2017 Teen Choice Awards – Arrivals – Los Angeles, California, U.S., 13/08/2017 – Actress Lori Loughlin with daughters Isabella Rose Giannulli (L) and Olivia Jade Giannulli (R). REUTERS/Mike Blake
“After careful review of recent developments, we have made the decision to end the Sephora Collection partnership with Olivia Jade, effective immediately,” a Sephora spokesperson wrote to Reuters in an email on Thursday.
Olivia Giannulli, the 19-year-old daughter of “Full House” actress Lori Loughlin and designer Mossimo Giannulli, is a social media “influencer” who goes by the name Olivia Jade online.
Products from her makeup collaboration had been removed from Sephora’s website by Thursday afternoon. It was not immediately clear whether her products were available in stores.
A representative for Jade could not immediately be reached for comment.

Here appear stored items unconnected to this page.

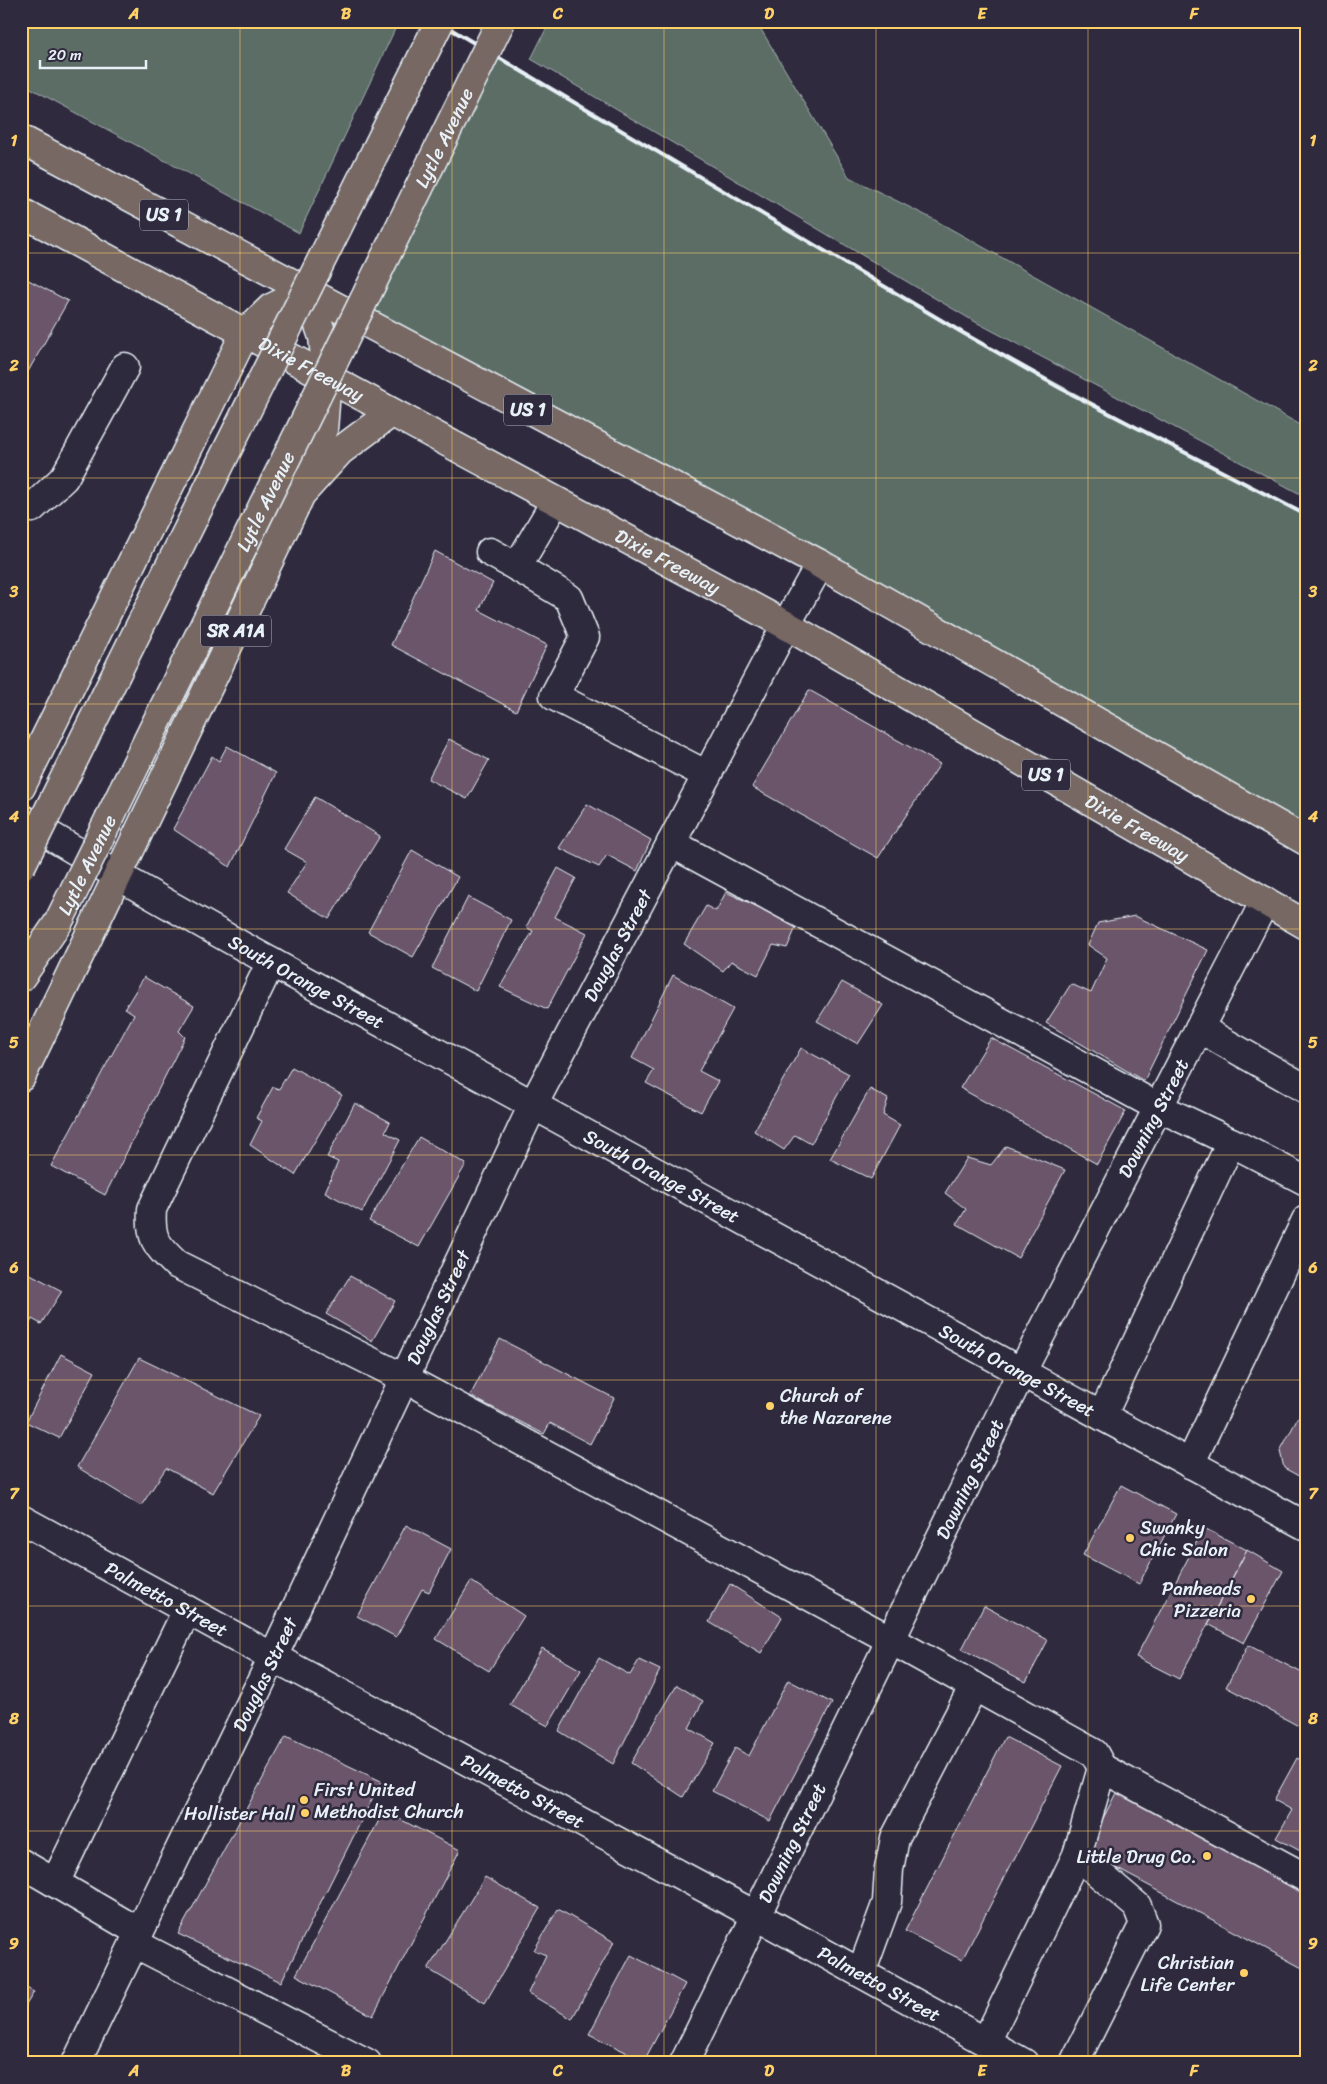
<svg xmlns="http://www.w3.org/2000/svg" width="1327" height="2084" viewBox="0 0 1327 2084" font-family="Sriracha,sans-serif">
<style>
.green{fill:#5b6d66;stroke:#a2afaf}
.building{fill:#6b556a;stroke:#e8f1f8}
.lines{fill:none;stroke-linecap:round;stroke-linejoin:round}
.minor-casing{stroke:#e8f1f8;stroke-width:31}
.major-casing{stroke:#e8f1f8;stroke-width:31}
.minor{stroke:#2f2a3d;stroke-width:28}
.major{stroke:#776864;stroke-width:28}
.rail{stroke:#e8f1f8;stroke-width:4}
.major-bridge-casing{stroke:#e8f1f8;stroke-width:31;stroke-linecap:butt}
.major-bridge{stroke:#776864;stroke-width:28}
.grid{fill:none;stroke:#ffd166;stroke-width:1;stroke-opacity:0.55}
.poi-dot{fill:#ffd166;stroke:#2f2a3d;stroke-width:2}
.labels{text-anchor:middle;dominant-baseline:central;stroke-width:5;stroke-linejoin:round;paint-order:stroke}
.shield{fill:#2f2a3d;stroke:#b0b5c0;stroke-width:1}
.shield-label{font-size:18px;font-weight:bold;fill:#e8f1f8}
.street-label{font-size:19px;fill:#e8f1f8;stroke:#2f2a3d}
.poi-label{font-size:19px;fill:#e8f1f8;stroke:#2f2a3d;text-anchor:end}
.neatline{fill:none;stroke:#ffd166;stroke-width:2}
.grid-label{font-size:16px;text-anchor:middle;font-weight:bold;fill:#ffd166}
</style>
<rect width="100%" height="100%" fill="#2f2a3d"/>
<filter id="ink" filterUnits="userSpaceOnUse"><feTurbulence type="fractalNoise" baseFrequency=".02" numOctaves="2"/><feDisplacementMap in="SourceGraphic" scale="10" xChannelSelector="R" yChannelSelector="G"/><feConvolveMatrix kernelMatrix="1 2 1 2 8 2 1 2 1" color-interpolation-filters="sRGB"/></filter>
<g filter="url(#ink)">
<path class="green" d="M 21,21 L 390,21 L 397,25 L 299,233 L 21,83 Z
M 550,21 L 756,21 L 849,177 L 933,219 L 1306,428 L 1306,497 L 970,319 L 531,59 Z
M 486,51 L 963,333 L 1238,481 L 1306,515 L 1306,841 L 363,321 Z"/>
<path class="building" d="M 21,276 L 68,301 L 21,384 Z
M 435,551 L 493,583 L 479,610 L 547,645 L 516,711 L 391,645 Z
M 809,690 L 940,764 L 878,858 L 752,787 Z
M 449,739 L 489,760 L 467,799 L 428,779 Z
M 227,746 L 276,773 L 230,867 L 173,829 L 212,756 L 219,761 Z
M 315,797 L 380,836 L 329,919 L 287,893 L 307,862 L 284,849 Z
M 587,804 L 651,840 L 637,871 L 607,855 L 599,867 L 559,848 Z
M 412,850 L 458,877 L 413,957 L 368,932 Z
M 558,868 L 576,878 L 555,917 L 587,933 L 547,1009 L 500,987 L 533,931 L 526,927 Z
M 726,892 L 797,925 L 787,948 L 773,945 L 758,975 L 731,961 L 723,971 L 684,944 L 706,906 L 716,911 Z
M 468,897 L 511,920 L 476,991 L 432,968 Z
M 1135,916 L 1208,950 L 1144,1081 L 1046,1023 L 1071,984 L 1091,993 L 1107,958 L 1088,945 L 1098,923 Z
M 673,975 L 733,1009 L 699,1071 L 718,1081 L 701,1112 L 646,1083 L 654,1070 L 632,1058 Z
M 144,977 L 194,1006 L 179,1031 L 185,1037 L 105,1195 L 51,1166 L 134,1014 L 125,1008 Z
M 842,982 L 883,1005 L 858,1044 L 817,1021 Z
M 991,1038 L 1126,1111 L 1097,1164 L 960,1088 Z
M 801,1048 L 849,1074 L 811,1144 L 795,1135 L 784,1150 L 754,1131 Z
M 292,1067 L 342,1095 L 295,1175 L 250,1145 L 262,1121 L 256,1118 L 273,1087 L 279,1089 Z
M 870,1089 L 888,1099 L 883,1115 L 900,1125 L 871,1179 L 830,1159 Z
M 355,1103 L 390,1122 L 385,1132 L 400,1140 L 362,1212 L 325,1192 L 338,1162 L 327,1157 Z
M 419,1137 L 466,1164 L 419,1247 L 369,1221 Z
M 1006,1146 L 1065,1170 L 1018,1258 L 957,1224 L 966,1209 L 945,1193 L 967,1158 L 991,1165 Z
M 21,1269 L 62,1291 L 41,1324 L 32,1319 L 21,1340 Z
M 350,1276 L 395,1301 L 372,1341 L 326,1314 Z
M 500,1339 L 614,1398 L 590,1444 L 550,1423 L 544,1434 L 470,1396 Z
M 61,1354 L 95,1372 L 59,1438 L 26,1422 Z
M 139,1358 L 259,1416 L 213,1493 L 166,1468 L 141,1506 L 77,1467 Z
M 1306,1403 L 1306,1480 L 1284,1468 L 1280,1451 Z
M 1121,1485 L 1176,1514 L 1139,1584 L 1083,1555 Z
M 406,1525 L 451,1549 L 429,1592 L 422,1589 L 396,1637 L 357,1616 Z
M 1204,1528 L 1247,1550 L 1179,1679 L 1136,1657 Z
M 1247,1550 L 1283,1571 L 1244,1643 L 1208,1624 Z
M 471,1581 L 524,1616 L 489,1671 L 436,1639 Z
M 730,1584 L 782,1617 L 761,1653 L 709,1622 Z
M 984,1606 L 1048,1640 L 1026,1682 L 962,1649 Z
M 1248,1645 L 1306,1675 L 1306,1730 L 1226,1687 Z
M 542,1648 L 581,1670 L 548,1726 L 510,1705 Z
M 599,1658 L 630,1675 L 639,1660 L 660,1670 L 613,1764 L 559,1731 Z
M 788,1680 L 832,1703 L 770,1821 L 712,1791 L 735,1748 L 749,1756 Z
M 677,1685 L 703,1701 L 689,1728 L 715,1743 L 683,1797 L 631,1763 Z
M 286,1736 L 381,1781 L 281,1982 L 178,1934 Z
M 1005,1737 L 1062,1766 L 962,1960 L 905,1931 Z
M 1297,1758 L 1306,1763 L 1306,1854 L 1276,1838 L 1292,1810 L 1274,1800 Z
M 1120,1785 L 1306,1887 L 1306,1970 L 1086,1852 Z
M 384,1811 L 460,1850 L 373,2016 L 296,1975 Z
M 485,1877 L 540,1908 L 485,2003 L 428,1969 Z
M 558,1909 L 614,1942 L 572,2019 L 528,1993 L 546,1955 L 534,1950 Z
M 631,1955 L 685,1984 L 644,2061 L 589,2034 Z
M 21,1985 L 34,1992 L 21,2013 Z"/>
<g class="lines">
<g class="minor-casing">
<g id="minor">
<path d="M 555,502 L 517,567 L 569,598 L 585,637 L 554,696 L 707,775"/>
<path d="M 21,503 L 32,508 L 64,478 L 125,367"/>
<path d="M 490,552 L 517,567"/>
<path id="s1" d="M 21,818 C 189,920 363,1012 535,1106 C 792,1247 1048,1388 1306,1526"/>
<path d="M 671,843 L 1158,1107 L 1231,1142 L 1102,1416"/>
<path d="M 271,962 L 152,1209 C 150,1238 155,1244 176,1264 L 404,1378 L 891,1640 L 1094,1753 L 1102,1768 L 1077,1855 L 1137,1906 L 1144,1924 L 1074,2063"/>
<path d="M 1199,1028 L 1306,1089"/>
<path d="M 1231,1142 L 1306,1181"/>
<path d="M 1190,1464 L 1306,1220"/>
<path id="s2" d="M 21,1519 L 273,1657 L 757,1916 L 1024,2063"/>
<path d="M 1102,1768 L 1306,1878"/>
<path d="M 21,1863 L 139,1932"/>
<path d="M 55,1883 L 187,1610"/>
<path d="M 134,1943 L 367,2063"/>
<path d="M 861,1973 L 887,1902 L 889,1869 L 895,1838 L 974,1686"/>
<path d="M 986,2042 L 1077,1855"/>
<path id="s3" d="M 76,2063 L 273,1657 L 533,1105 L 786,625 L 820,564"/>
<path id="s4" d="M 684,2063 L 1021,1373 L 1265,901"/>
</g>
</g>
<g class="major-casing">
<g id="major">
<path d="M 21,139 L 820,564 L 1306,841"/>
<path id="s5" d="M 21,212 L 786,625 L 1306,925"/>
<path d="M 305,484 L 323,430 L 327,378 L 323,337 L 307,291"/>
<path d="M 21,787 L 245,333 L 271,308 L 307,291"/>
<path d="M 21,977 L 58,923"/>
<path d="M 21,1077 L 301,494 L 340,451 L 391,413"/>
</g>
</g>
<use href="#minor" class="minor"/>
<use href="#major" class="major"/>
<path class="rail" d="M 437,21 L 963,333 L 1062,389 L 1306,515"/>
<g class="major-bridge-casing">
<g id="major-bridge">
<path d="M 21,866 L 440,21"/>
<path id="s6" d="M 58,923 L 501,21"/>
</g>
</g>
<use href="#major-bridge" class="major-bridge"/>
</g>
</g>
<path class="grid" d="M 240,21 L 240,2063M 452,21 L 452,2063M 664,21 L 664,2063M 876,21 L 876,2063M 1088,21 L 1088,2063M 21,253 L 1306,253M 21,478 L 1306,478M 21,704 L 1306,704M 21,929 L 1306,929M 21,1155 L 1306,1155M 21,1380 L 1306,1380M 21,1606 L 1306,1606M 21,1831 L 1306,1831"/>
<g class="poi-dot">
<circle cx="770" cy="1406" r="5"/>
<circle cx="1130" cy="1538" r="5"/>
<circle cx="1251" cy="1599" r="5"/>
<circle cx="304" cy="1800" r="5"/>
<circle cx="305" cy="1813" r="5"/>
<circle cx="1207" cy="1856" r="5"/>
<circle cx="1244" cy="1973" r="5"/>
</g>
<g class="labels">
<g class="shield">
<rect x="140" y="199.5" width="48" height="31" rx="4"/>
<rect x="504" y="394.5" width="48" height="31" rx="4"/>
<rect x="201" y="615.5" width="70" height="31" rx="4"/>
<rect x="1022" y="759.5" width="48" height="31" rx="4"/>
</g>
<g class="shield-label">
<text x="164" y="215">US 1</text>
<text x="528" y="410">US 1</text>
<text x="236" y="631">SR A1A</text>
<text x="1046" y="775">US 1</text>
</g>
<g class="street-label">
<text stroke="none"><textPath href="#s6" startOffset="875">Lytle Avenue</textPath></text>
<text stroke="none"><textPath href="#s5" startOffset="330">Dixie Freeway</textPath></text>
<text stroke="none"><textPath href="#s6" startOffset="470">Lytle Avenue</textPath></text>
<text stroke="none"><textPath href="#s5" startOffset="735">Dixie Freeway</textPath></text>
<text stroke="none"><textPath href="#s5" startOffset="1275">Dixie Freeway</textPath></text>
<text stroke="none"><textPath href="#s6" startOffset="65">Lytle Avenue</textPath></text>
<text stroke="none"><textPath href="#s3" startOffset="1242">Douglas Street</textPath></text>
<text stroke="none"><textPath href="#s1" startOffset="329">South Orange Street</textPath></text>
<text stroke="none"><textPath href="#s4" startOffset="1055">Downing Street</textPath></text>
<text stroke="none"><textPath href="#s1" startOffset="734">South Orange Street</textPath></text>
<text stroke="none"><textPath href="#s3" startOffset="838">Douglas Street</textPath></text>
<text stroke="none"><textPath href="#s1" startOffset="1139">South Orange Street</textPath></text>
<text stroke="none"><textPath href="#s4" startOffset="650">Downing Street</textPath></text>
<text stroke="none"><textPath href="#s2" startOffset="166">Palmetto Street</textPath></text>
<text stroke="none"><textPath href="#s3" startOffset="432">Douglas Street</textPath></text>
<text stroke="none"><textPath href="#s2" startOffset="571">Palmetto Street</textPath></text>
<text stroke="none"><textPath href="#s4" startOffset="245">Downing Street</textPath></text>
<text stroke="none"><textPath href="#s2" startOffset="976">Palmetto Street</textPath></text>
</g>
<g class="poi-label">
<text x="780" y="1395" text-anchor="start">Church of<tspan x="780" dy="22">the Nazarene</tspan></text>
<text x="1140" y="1527" text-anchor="start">Swanky<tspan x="1140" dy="22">Chic Salon</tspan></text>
<text x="1241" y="1588">Panheads<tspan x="1241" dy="22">Pizzeria</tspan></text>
<text x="314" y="1789" text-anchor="start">First United<tspan x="314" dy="22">Methodist Church</tspan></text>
<text x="295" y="1813">Hollister Hall</text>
<text x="1197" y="1856">Little Drug Co.</text>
<text x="1234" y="1962">Christian<tspan x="1234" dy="22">Life Center</tspan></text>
</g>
</g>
<rect width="1327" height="2084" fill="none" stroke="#2f2a3d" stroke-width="55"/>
<path d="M40 60v8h106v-8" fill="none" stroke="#e8f1f8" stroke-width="2.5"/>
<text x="48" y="60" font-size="15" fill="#e8f1f8" stroke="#2f2a3d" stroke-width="4" paint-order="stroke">20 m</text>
<rect x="28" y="28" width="1272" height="2028" class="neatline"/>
<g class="grid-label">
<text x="134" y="19">A</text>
<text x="346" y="19">B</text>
<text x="558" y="19">C</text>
<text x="769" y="19">D</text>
<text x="982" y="19">E</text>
<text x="1194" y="19">F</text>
<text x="14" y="146">1</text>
<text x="1313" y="146">1</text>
<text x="14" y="371">2</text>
<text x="1313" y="371">2</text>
<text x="14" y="597">3</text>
<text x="1313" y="597">3</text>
<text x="14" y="822">4</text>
<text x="1313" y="822">4</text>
<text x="14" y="1048">5</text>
<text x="1313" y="1048">5</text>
<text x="14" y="1273">6</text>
<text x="1313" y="1273">6</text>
<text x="14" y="1499">7</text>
<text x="1313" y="1499">7</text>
<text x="14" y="1724">8</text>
<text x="1313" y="1724">8</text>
<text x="14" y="1949">9</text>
<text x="1313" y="1949">9</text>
<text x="134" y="2076">A</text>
<text x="346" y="2076">B</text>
<text x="558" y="2076">C</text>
<text x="769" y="2076">D</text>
<text x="982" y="2076">E</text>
<text x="1194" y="2076">F</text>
</g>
</svg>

Jade, who has more than 3 million followers on Instagram and YouTube combined, received backlash online shortly after details of the fraud scheme emerged along with old videos in which she stated that she does not “care about school.”
Loughlin and Giannulli were accused on Tuesday of paying bribes of $500,000 in a scheme that involved cheating on college entrance exams to help their daughters, Olivia and Isabella Giannulli, get into the University of Southern California, according to court documents.
Loughlin and Giannulli were taken into federal custody and later released on separate $1 million bonds on Wednesday.
The couple are among 50 people charged on Tuesday with taking part in a scam that steered graduating high school students into elite universities, including Yale, Georgetown and Stanford, by cheating the admissions process. Prosecutors called it the largest such scandal in U.S. history.
Some of Jade’s online videos and photos were paid partnerships with Amazon.com Inc and Hewlett-Packard Enterprise Co.. Representatives from those two companies did not immediately respond to requests for comment.